» **Assigned task**:
Note how many lines in the entries below contain the string "Rank", and answer with that number and no other text.

» **Supplied information**:
════

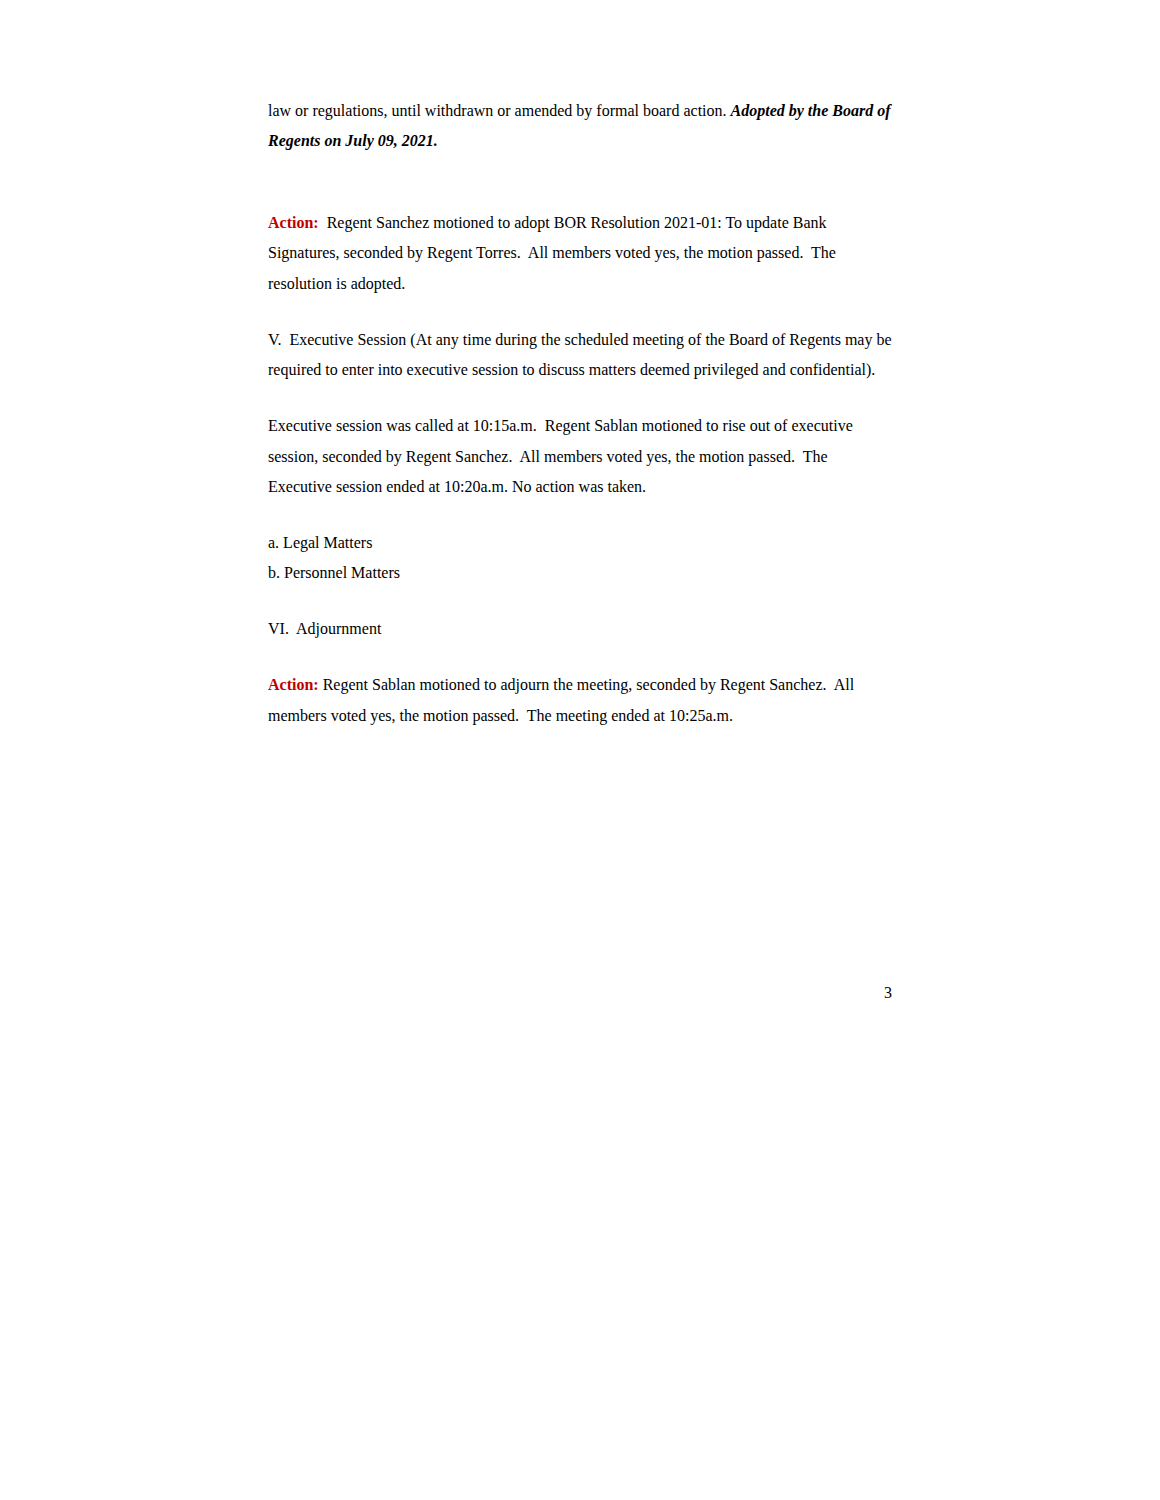law or regulations, until withdrawn or amended by formal board action. Adopted by the Board of Regents on July 09, 2021.
Action: Regent Sanchez motioned to adopt BOR Resolution 2021-01: To update Bank Signatures, seconded by Regent Torres. All members voted yes, the motion passed. The resolution is adopted.
V. Executive Session (At any time during the scheduled meeting of the Board of Regents may be required to enter into executive session to discuss matters deemed privileged and confidential).
Executive session was called at 10:15a.m. Regent Sablan motioned to rise out of executive session, seconded by Regent Sanchez. All members voted yes, the motion passed. The Executive session ended at 10:20a.m. No action was taken.
a. Legal Matters
b. Personnel Matters
VI. Adjournment
Action: Regent Sablan motioned to adjourn the meeting, seconded by Regent Sanchez. All members voted yes, the motion passed. The meeting ended at 10:25a.m.
3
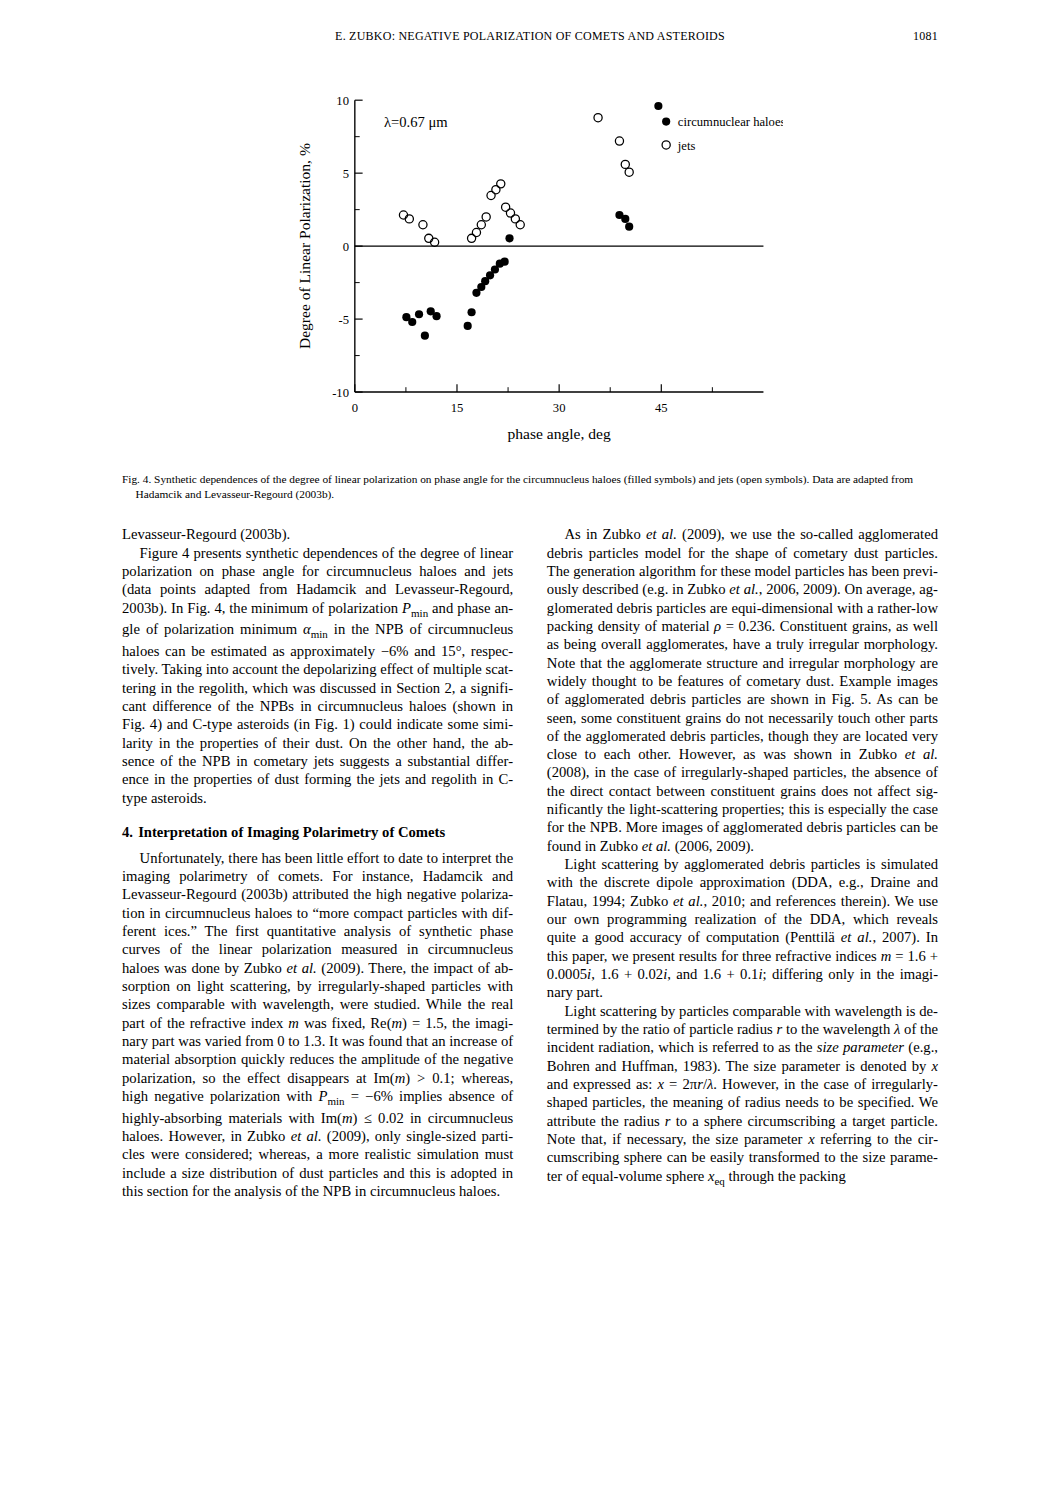E. ZUBKO: NEGATIVE POLARIZATION OF COMETS AND ASTEROIDS 1081
10 5 0 -5 -10 0 15 30 45 phase angle, deg Degree of Linear Polarization, % λ=0.67 μm circumnuclear haloes jets
Fig. 4. Synthetic dependences of the degree of linear polarization on phase angle for the circumnucleus haloes (filled symbols) and jets (open symbols). Data are adapted from Hadamcik and Levasseur-Regourd (2003b).
Levasseur-Regourd (2003b).
Figure 4 presents synthetic dependences of the degree of linear polarization on phase angle for circumnucleus haloes and jets (data points adapted from Hadamcik and Levasseur-Regourd, 2003b). In Fig. 4, the minimum of polarization Pmin and phase angle of polarization minimum αmin in the NPB of circumnucleus haloes can be estimated as approximately −6% and 15°, respectively. Taking into account the depolarizing effect of multiple scattering in the regolith, which was discussed in Section 2, a significant difference of the NPBs in circumnucleus haloes (shown in Fig. 4) and C-type asteroids (in Fig. 1) could indicate some similarity in the properties of their dust. On the other hand, the absence of the NPB in cometary jets suggests a substantial difference in the properties of dust forming the jets and regolith in C-type asteroids.
4. Interpretation of Imaging Polarimetry of Comets
Unfortunately, there has been little effort to date to interpret the imaging polarimetry of comets. For instance, Hadamcik and Levasseur-Regourd (2003b) attributed the high negative polarization in circumnucleus haloes to “more compact particles with different ices.” The first quantitative analysis of synthetic phase curves of the linear polarization measured in circumnucleus haloes was done by Zubko et al. (2009). There, the impact of absorption on light scattering, by irregularly-shaped particles with sizes comparable with wavelength, were studied. While the real part of the refractive index m was fixed, Re(m) = 1.5, the imaginary part was varied from 0 to 1.3. It was found that an increase of material absorption quickly reduces the amplitude of the negative polarization, so the effect disappears at Im(m) > 0.1; whereas, high negative polarization with Pmin = −6% implies absence of highly-absorbing materials with Im(m) ≤ 0.02 in circumnucleus haloes. However, in Zubko et al. (2009), only single-sized particles were considered; whereas, a more realistic simulation must include a size distribution of dust particles and this is adopted in this section for the analysis of the NPB in circumnucleus haloes.
As in Zubko et al. (2009), we use the so-called agglomerated debris particles model for the shape of cometary dust particles. The generation algorithm for these model particles has been previously described (e.g. in Zubko et al., 2006, 2009). On average, agglomerated debris particles are equi-dimensional with a rather-low packing density of material ρ = 0.236. Constituent grains, as well as being overall agglomerates, have a truly irregular morphology. Note that the agglomerate structure and irregular morphology are widely thought to be features of cometary dust. Example images of agglomerated debris particles are shown in Fig. 5. As can be seen, some constituent grains do not necessarily touch other parts of the agglomerated debris particles, though they are located very close to each other. However, as was shown in Zubko et al. (2008), in the case of irregularly-shaped particles, the absence of the direct contact between constituent grains does not affect significantly the light-scattering properties; this is especially the case for the NPB. More images of agglomerated debris particles can be found in Zubko et al. (2006, 2009).
Light scattering by agglomerated debris particles is simulated with the discrete dipole approximation (DDA, e.g., Draine and Flatau, 1994; Zubko et al., 2010; and references therein). We use our own programming realization of the DDA, which reveals quite a good accuracy of computation (Penttilä et al., 2007). In this paper, we present results for three refractive indices m = 1.6 + 0.0005i, 1.6 + 0.02i, and 1.6 + 0.1i; differing only in the imaginary part.
Light scattering by particles comparable with wavelength is determined by the ratio of particle radius r to the wavelength λ of the incident radiation, which is referred to as the size parameter (e.g., Bohren and Huffman, 1983). The size parameter is denoted by x and expressed as: x = 2πr/λ. However, in the case of irregularly-shaped particles, the meaning of radius needs to be specified. We attribute the radius r to a sphere circumscribing a target particle. Note that, if necessary, the size parameter x referring to the circumscribing sphere can be easily transformed to the size parameter of equal-volume sphere xeq through the packing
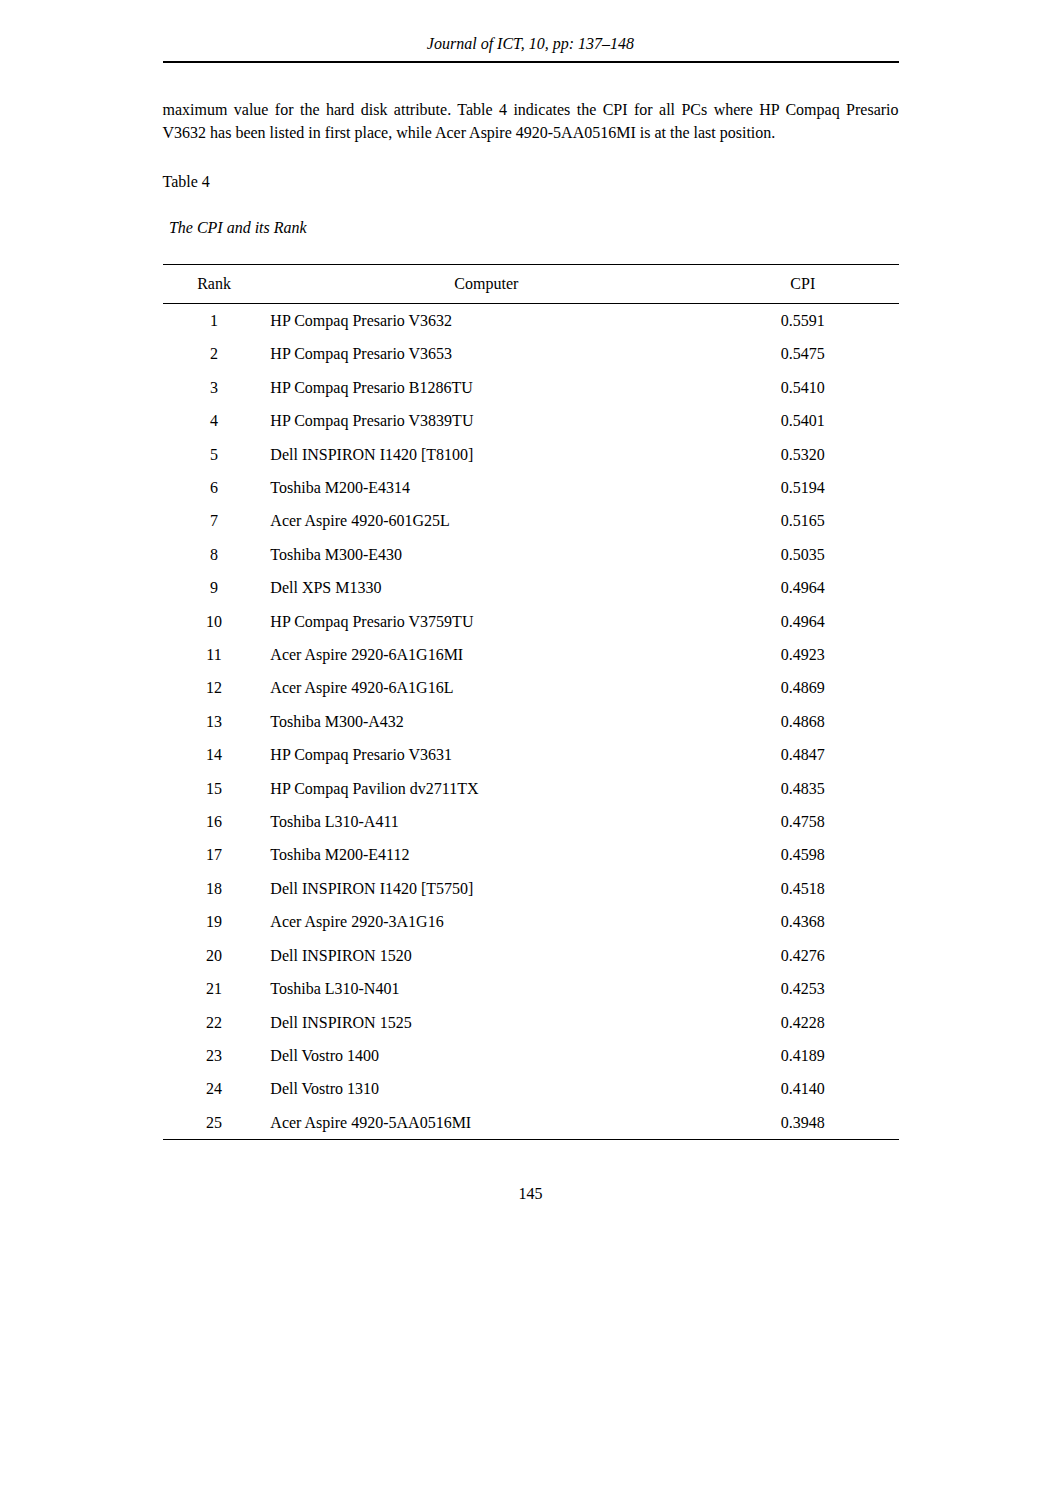Journal of ICT, 10, pp: 137–148
maximum value for the hard disk attribute. Table 4 indicates the CPI for all PCs where HP Compaq Presario V3632 has been listed in first place, while Acer Aspire 4920-5AA0516MI is at the last position.
Table 4
The CPI and its Rank
| Rank | Computer | CPI |
| --- | --- | --- |
| 1 | HP Compaq Presario V3632 | 0.5591 |
| 2 | HP Compaq Presario V3653 | 0.5475 |
| 3 | HP Compaq Presario B1286TU | 0.5410 |
| 4 | HP Compaq Presario V3839TU | 0.5401 |
| 5 | Dell INSPIRON I1420 [T8100] | 0.5320 |
| 6 | Toshiba M200-E4314 | 0.5194 |
| 7 | Acer Aspire 4920-601G25L | 0.5165 |
| 8 | Toshiba M300-E430 | 0.5035 |
| 9 | Dell XPS M1330 | 0.4964 |
| 10 | HP Compaq Presario V3759TU | 0.4964 |
| 11 | Acer Aspire 2920-6A1G16MI | 0.4923 |
| 12 | Acer Aspire 4920-6A1G16L | 0.4869 |
| 13 | Toshiba M300-A432 | 0.4868 |
| 14 | HP Compaq Presario V3631 | 0.4847 |
| 15 | HP Compaq Pavilion dv2711TX | 0.4835 |
| 16 | Toshiba L310-A411 | 0.4758 |
| 17 | Toshiba M200-E4112 | 0.4598 |
| 18 | Dell INSPIRON I1420 [T5750] | 0.4518 |
| 19 | Acer Aspire 2920-3A1G16 | 0.4368 |
| 20 | Dell INSPIRON 1520 | 0.4276 |
| 21 | Toshiba L310-N401 | 0.4253 |
| 22 | Dell INSPIRON 1525 | 0.4228 |
| 23 | Dell Vostro 1400 | 0.4189 |
| 24 | Dell Vostro 1310 | 0.4140 |
| 25 | Acer Aspire 4920-5AA0516MI | 0.3948 |
145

════

» **Worked solution**:
2